======== Supplied material ========

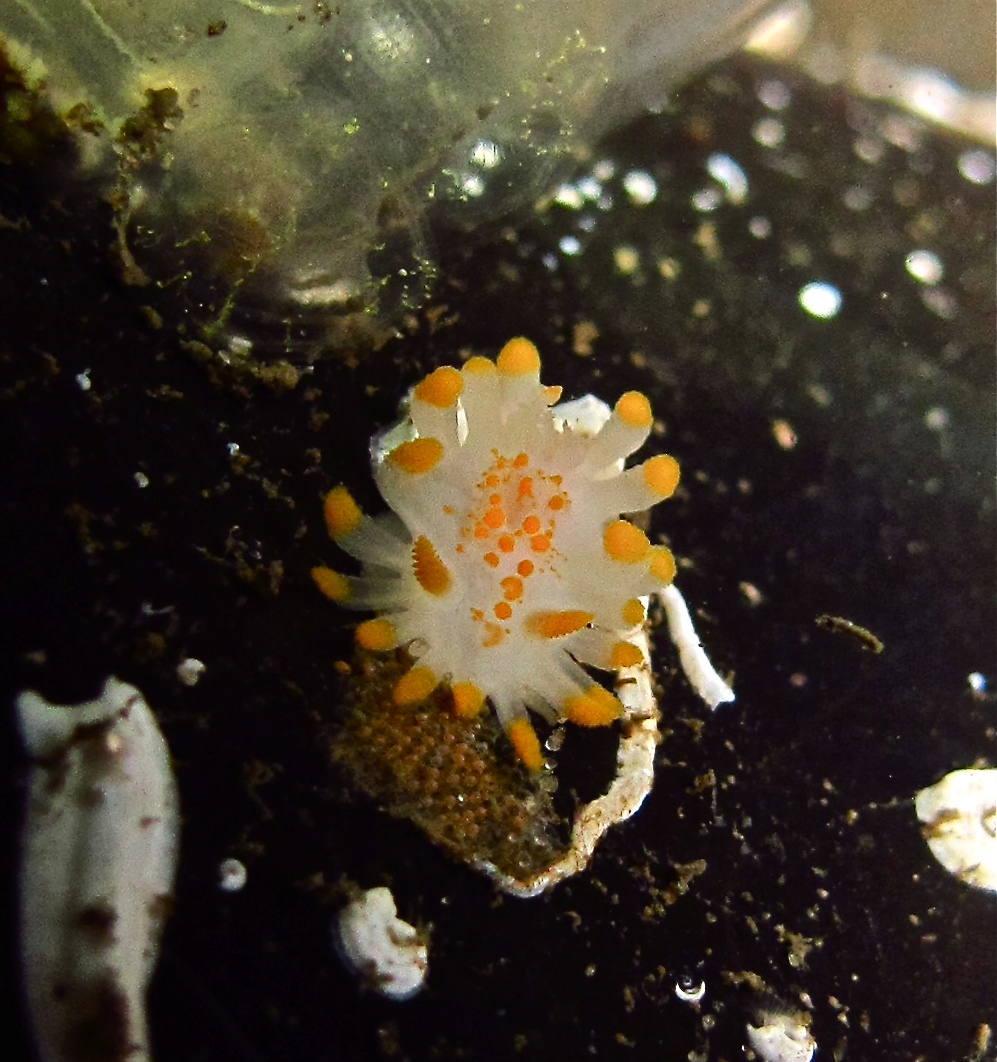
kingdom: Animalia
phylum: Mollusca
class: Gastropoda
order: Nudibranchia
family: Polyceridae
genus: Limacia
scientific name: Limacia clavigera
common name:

========

Copy every line of the rows above word for word, leaving out the pictures.

● Completed exercise:
kingdom: Animalia
phylum: Mollusca
class: Gastropoda
order: Nudibranchia
family: Polyceridae
genus: Limacia
scientific name: Limacia clavigera
common name:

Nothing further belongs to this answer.